Rebels in besieged Eastern Ghouta have begun negotiating possible surrender in the face of a ferocious new ground offensive by Bashar al-Assad’s troops.
The government’s two-starred flag was seen flying in Hammouriyeh’s central square and claimed residents had welcomed their arrival.
The pocket – one of the rebels’ last remaining strongholds – is now close to being sliced in half, leaving thousands on the western side cut off from the east.
The government claimed somewhere between 30-40 per cent has been retaken since they began their operation in earnest in mid-February. The Syrian Observatory for Human Rights said the regime forces now control more than 50 per cent of Ghouta.
As the fighting escalated, hundreds of pro-regime fighters were reported to have been redeployed to the front lines in Ghouta from elsewhere in Syria.
“At least 700 Afghan, Palestinian, and Syrian loyalist militiamen came from Aleppo and were sent late Tuesday to Ghouta,” said Rami Abdel Rahman, head of the UK-based Syrian Observatory for Human Rights.
Syrian government forces are seen in the former rebel-held area of Beit Nayem in the Eastern Ghouta region on the outskirts of the capital Damascus Credit: AFP
The offensive appears to have followed the tactics the regime and his allies have used at other key points in the war: laying siege to rebel-held areas, subjecting them to bombardment, launching a ground assault and offering passage out to civilians who flee and fighters who withdraw.
Eastern Ghouta is of particular importance due to its proximity to Assad’s seat of power in Damascus.
Some 810 civilians have been killed since the offensive started, at least 250 of which since the UN agreed a ceasefire which never came into effect.
Air strikes and mortars continued mercilessly pounding heavily populated areas of the suburb on Wednesday, leaving a further 45 dead and dozens injured.
“The situation is catastrophic,” said a doctor speaking from the rebel pocket. “Right now there is a huge escalation in Ghouta.
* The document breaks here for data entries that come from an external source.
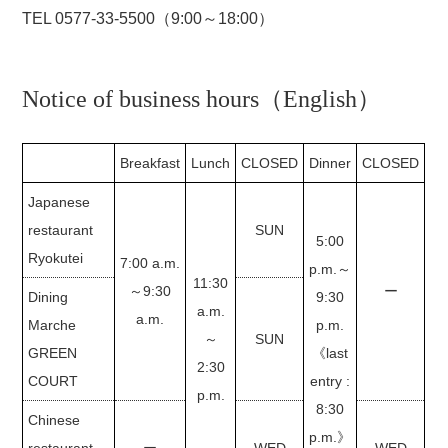
TEL 0577-33-5500（9:00～18:00）
Notice of business hours（English）
Breakfast
Lunch
CLOSED
Dinner
CLOSED
Japanese
restaurant
SUN
5:00
Ryokutei
7:00 a.m.
p.m.～
11:30
～9:30
ー
Dining
9:30
a.m.
a.m.
Marche
p.m.
～
SUN
GREEN
《last
2:30
COURT
entry :
p.m.
8:30
Chinese
p.m.》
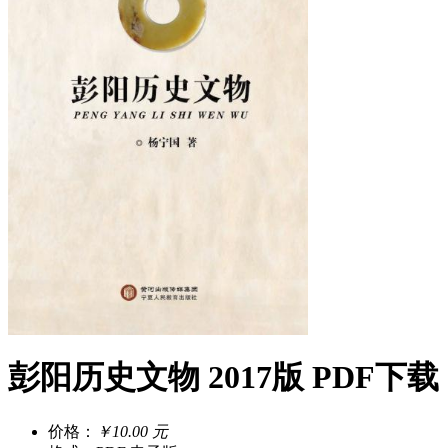
彭阳历史文物 2017版 PDF下载
价格：
￥10.00 元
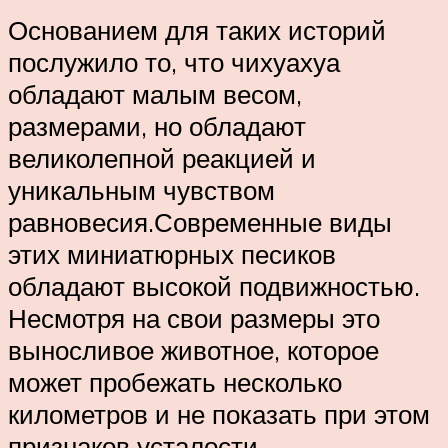
Основанием для таких историй
послужило то, что чихуахуа
обладают малым весом,
размерами, но обладают
великолепной реакцией и
уникальным чувством
равновесия.Современные виды
этих миниатюрных песиков
обладают высокой подвижностью.
Несмотря на свои размеры это
выносливое животное, которое
может пробежать несколько
километров и не показать при этом
признаков усталости.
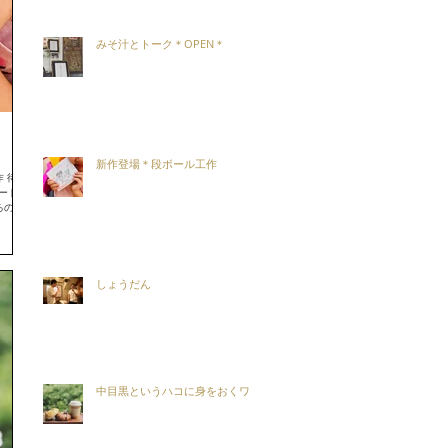
みそ汁とトーク＊OPEN＊
新作登場＊段ボール工作
 待望
カードを
ろの段ボ
しょうだん
中目黒というハコに身をおくワケ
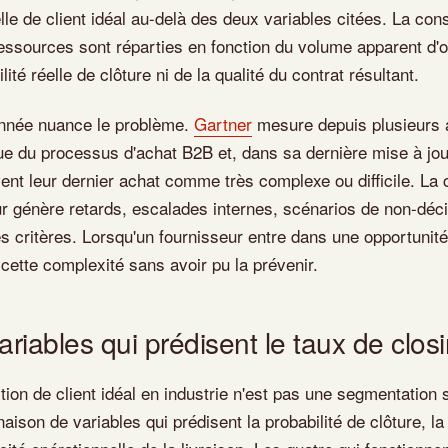
le de client idéal au-delà des deux variables citées. La co
ressources sont réparties en fonction du volume apparent d'o
lité réelle de clôture ni de la qualité du contrat résultant.
nnée nuance le problème.
Gartner
mesure depuis plusieurs 
e du processus d'achat B2B et, dans sa dernière mise à jo
ent leur dernier achat comme très complexe ou difficile. La
ur génère retards, escalades internes, scénarios de non-déci
s critères. Lorsqu'un fournisseur entre dans une opportunité 
e cette complexité sans avoir pu la prévenir.
variables qui prédisent le taux de clos
ion de client idéal en industrie n'est pas une segmentation s
aison de variables qui prédisent la probabilité de clôture, la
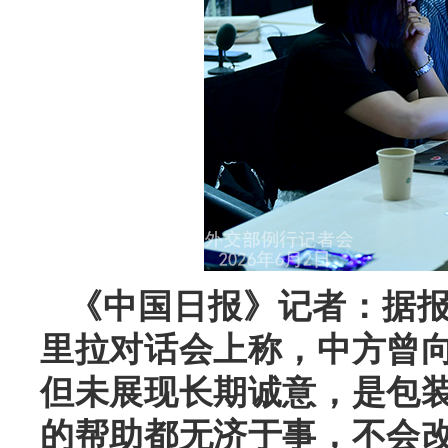
《中国日报》记者：据
里拉对话会上称，中方曾
但未展现长期诚意，是包
的帮助都无济于事，不会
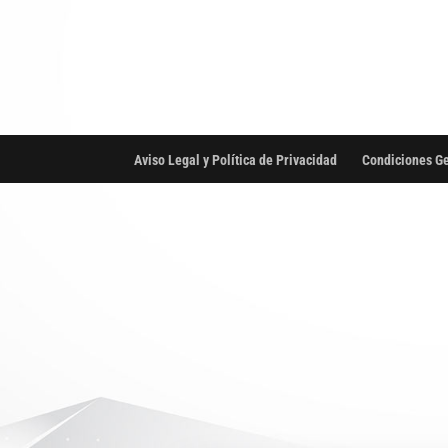
Aviso Legal y Política de Privacidad
Condiciones Ge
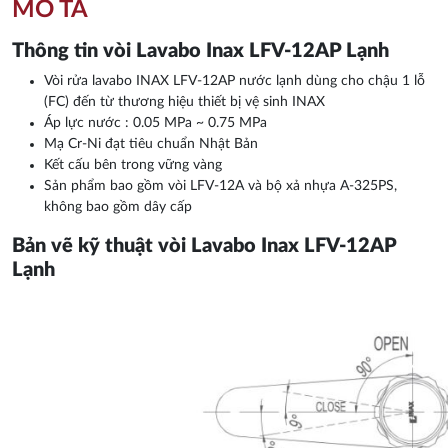
MÔ TẢ
Thông tin vòi Lavabo Inax LFV-12AP Lạnh
Vòi rửa lavabo INAX LFV-12AP nước lạnh dùng cho chậu 1 lỗ
(FC) đến từ thương hiệu thiết bị vệ sinh INAX
Áp lực nước : 0.05 MPa ~ 0.75 MPa
Mạ Cr-Ni đạt tiêu chuẩn Nhật Bản
Kết cấu bên trong vững vàng
Sản phẩm bao gồm vòi LFV-12A và bộ xả nhựa A-325PS,
không bao gồm dây cấp
Bản vẽ kỹ thuật vòi Lavabo Inax LFV-12AP
Lạnh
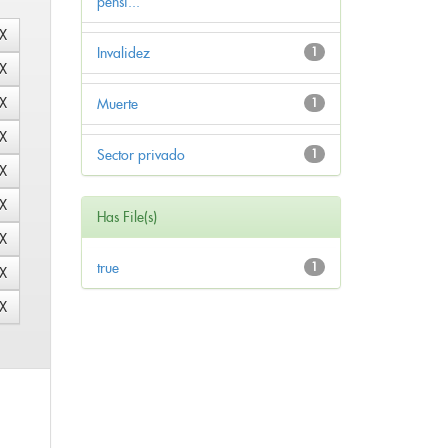
pensi...
Invalidez
1
Muerte
1
Sector privado
1
Has File(s)
true
1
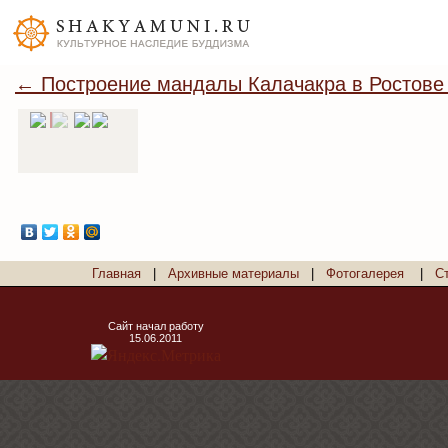
← Построение мандалы Калачакра в Ростове
Главная
|
Архивные материалы
|
Фотогалерея
|
С
Сайт начал работу
15.06.2011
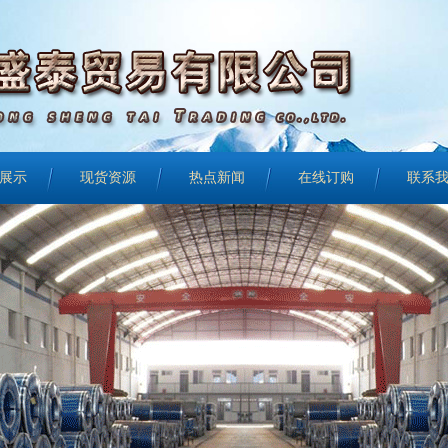
展示
现货资源
热点新闻
在线订购
联系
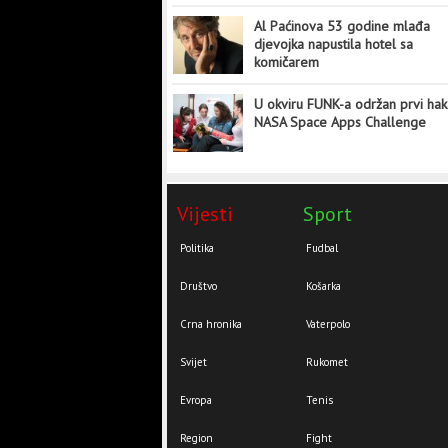
Al Paćinova 53 godine mlađa
djevojka napustila hotel sa
komičarem
U okviru FUNK-a održan prvi hak
NASA Space Apps Challenge
Vijesti
Sport
Politika
Fudbal
Društvo
Košarka
Crna hronika
Vaterpolo
Svijet
Rukomet
Evropa
Tenis
Region
Fight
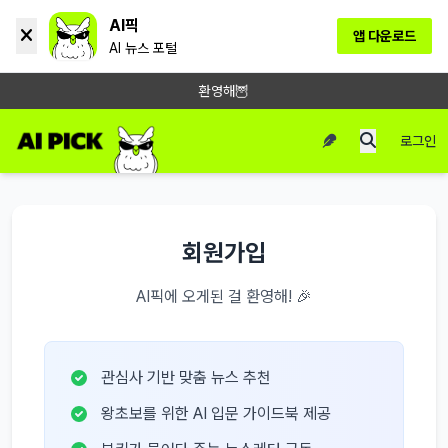
AI픽
앱 다운로드
AI 뉴스 포털
환영해🦉
로그인
회원가입
AI픽에 오게된 걸 환영해! 🎉
관심사 기반 맞춤 뉴스 추천
왕초보를 위한 AI 입문 가이드북 제공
Seventeen Russian and Syrian warplanes have been rotating in the skies, dropping cluster bomb after bomb.”
The UN humanitarian coordinator in Syria appealed to the government to commit to a ceasefire on Thursday to let in an aid convoy containing medical supplies that were stripped from a delivery on Monday.
An aid convoy reached the Damascus suburb for the first time since mid-February.
It was only the second convoy so far in 2018 to reach the area, where the UN says 400,000 residents were already running out of food and medicine even before the bombing campaign began.
Aid workers who gained access told the Telegraph they saw a destroyed town with desperate and hungry families who had been living in their basements.
Zeid al-Hussein, UN human rights chief, said the conflict had entered a “new phase of horror” and denounced claims by Syria’s government that it was doing all it can to protect civilians as “frankly ridiculous”.